**Activity**
Copy the data that follows exactly as it is, excluding all pictures.

Start of Block

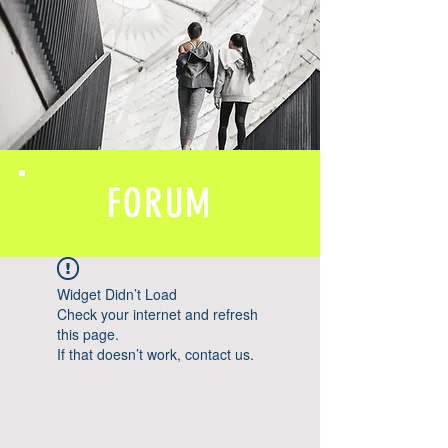
FORUM
Widget Didn’t Load
Check your internet and refresh
this page.
If that doesn’t work, contact us.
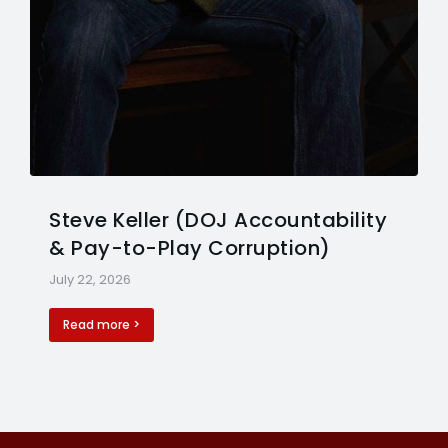
Steve Keller (DOJ Accountability
& Pay-to-Play Corruption)
July 22, 2026
Read more >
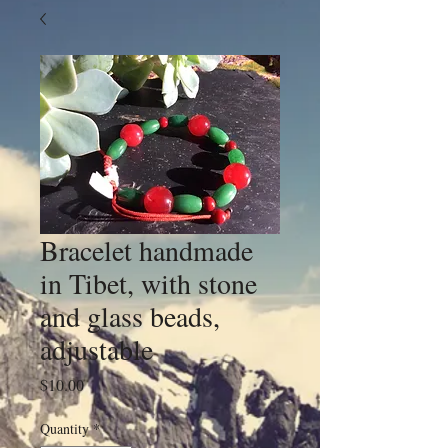
Bracelet handmade
in Tibet, with stone
and glass beads,
adjustable
Price
$10.00
Quantity
*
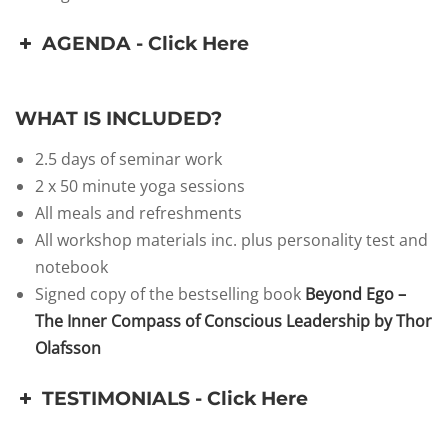
AGENDA - Click Here
WHAT IS INCLUDED?
2.5 days of seminar work
2 x 50 minute yoga sessions
All meals and refreshments
All workshop materials inc. plus personality test and
notebook
Signed copy of the bestselling book
Beyond Ego –
The Inner Compass of Conscious Leadership by Thor
Olafsson
TESTIMONIALS - Click Here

End of Block

**Solved exercise**
FORUM
Widget Didn’t Load
Check your internet and refresh
this page.
If that doesn’t work, contact us.
Steve Keller (DOJ Accountability
& Pay-to-Play Corruption)
July 22, 2026
Read more >
Bracelet handmade
in Tibet, with stone
and glass beads,
adjustable
Price
$10.00
Quantity
*
AGENDA - Click Here
WHAT IS INCLUDED?
2.5 days of seminar work
2 x 50 minute yoga sessions
All meals and refreshments
All workshop materials inc. plus personality test and
notebook
Signed copy of the bestselling book
Beyond Ego –
The Inner Compass of Conscious Leadership by Thor
Olafsson
TESTIMONIALS - Click Here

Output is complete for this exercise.